Treasurer Josh Frydenberg said the measures that had been expected to be introduced into parliament by 30 June would now be deferred to December and measures scheduled for introduction by December would be deferred to 30 June 2021.
“The deferral will enable the financial services industry to focus their efforts on planning for the recovery and supporting their customers and their staff during this unprecedented time,” Frydenberg said.
The updated timetable would balance “the need to implement the recommendations of the royal commission with the need to ensure our financial institutions are in a position to devote their resources to responding to the significant challenges posed by the coronavirus”, he added.
“The changes will also provide certainty and clarity to all stakeholders about the government’s commitment to implementing the recommendations arising out of the royal commission.”
The Association of Superannuation Funds of Australia (ASFA) welcomed the deferral.
“Superannuation funds have dedicated their focus towards effectively delivering the vital services their members need at this difficult time. This sensible deferral by government will ensure funds can continue to focus on supporting the immediate needs of their members,” ASFA said.
“Maintaining the stability of the superannuation system over the course of the pandemic has been paramount, especially while administering over $9 billion in early release of super payments to more than 1 million Australians.”
The Financial Planning Association of Australia (FPA) also welcomed the deferral, but called on the government to consider reviewing the updated timeline in order to adjust to the financial uncertainty caused by the pandemic.
“We look forward to recommencing discussions with the government about how some of the reforms could be better amended to reduce overregulation and red tape.
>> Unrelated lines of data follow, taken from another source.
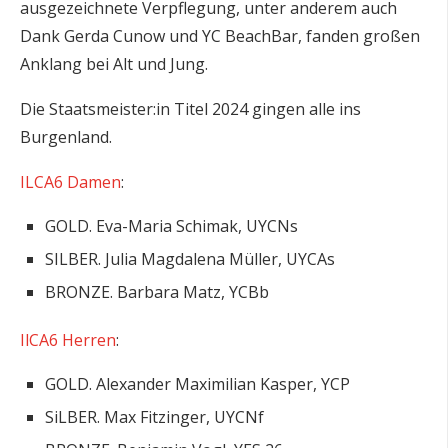
ausgezeichnete Verpflegung, unter anderem auch
Dank Gerda Cunow und YC BeachBar, fanden großen
Anklang bei Alt und Jung.
Die Staatsmeister:in Titel 2024 gingen alle ins
Burgenland.
ILCA6 Damen
:
GOLD. Eva-Maria Schimak, UYCNs
SILBER. Julia Magdalena Müller, UYCAs
BRONZE. Barbara Matz, YCBb
IlCA6 Herren
:
GOLD. Alexander Maximilian Kasper, YCP
SiLBER. Max Fitzinger, UYCNf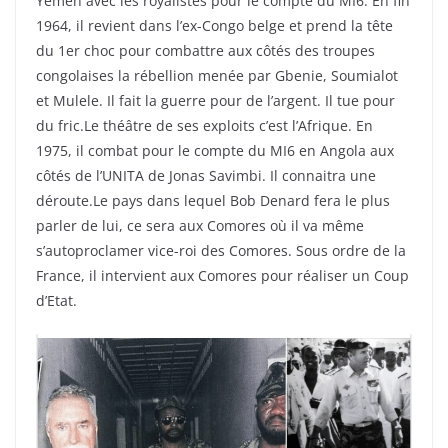
Yémen avec les royalistes pour le compte du MI6. En fin
1964, il revient dans l’ex-Congo belge et prend la tête
du 1er choc pour combattre aux côtés des troupes
congolaises la rébellion menée par Gbenie, Soumialot
et Mulele. Il fait la guerre pour de l’argent. Il tue pour
du fric.Le théâtre de ses exploits c’est l’Afrique. En
1975, il combat pour le compte du MI6 en Angola aux
côtés de l’UNITA de Jonas Savimbi. Il connaitra une
déroute.Le pays dans lequel Bob Denard fera le plus
parler de lui, ce sera aux Comores où il va même
s’autoproclamer vice-roi des Comores. Sous ordre de la
France, il intervient aux Comores pour réaliser un Coup
d’Etat.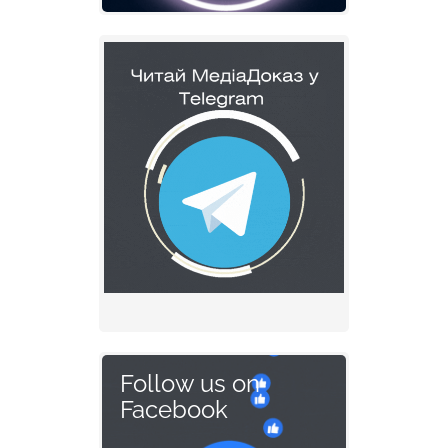
Follow us on
Facebook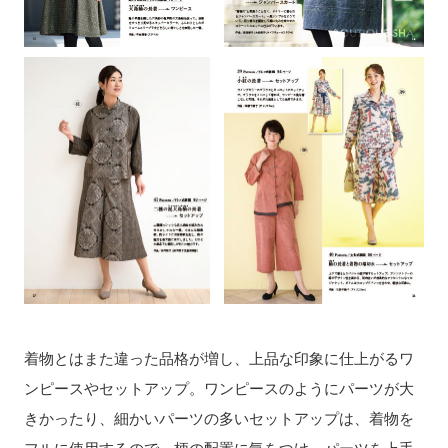
着物とはまた違った品格が増し、上品な印象に仕上がるワ
ンピースやセットアップ。ワンピースのようにパーツが大
きかったり、細かいパーツの多いセットアップは、着物を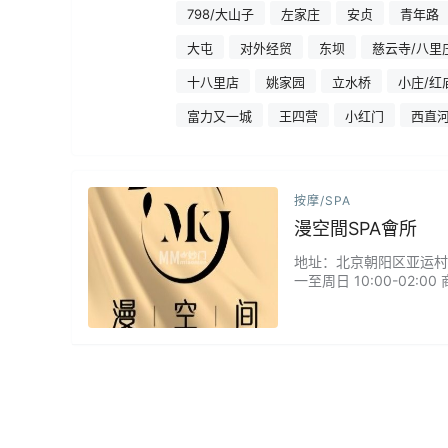
798/大山子
左家庄
安贞
青年路
大屯
对外经贸
东坝
慈云寺/八里
十八里店
姚家园
立水桥
小庄/红
富力又一城
王四营
小红门
西直
按摩/SPA
漫空間SPA會所
地址：北京朝阳区亚运村安立
一至周日 10:00-02:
There is a direct relationship between the rising cost of regulation, time constraints on financial planners and the ability of Australians to access advice,” the FPA said.
“While we broadly agree with the draft legislation on the royal commission recommendations, we do have real concerns for both the profession and consumers who we are seeking to serve.”
Association of Financial Advisers (AFA) chief executive Philip Kewin said the deferral would provide short-term certainty and called on the government to “closely monitor the full impact of the crisis and continue to assess the right timing for moving forward with these reforms”.
“The AFA remains hopeful that this sensible deferral will allow time for more consultation and looks forward to working with the government to consider the proposals that have been put forward to improve the exposure draft legislation, in order to ensure that these important reforms are both achievable and practical,” Kewin added.
In March, the FPA said the hasty introduction of reforms stemming from the Hayne royal commission was likely to further raise the cost of financial advice and increase the compliance burden for advisers.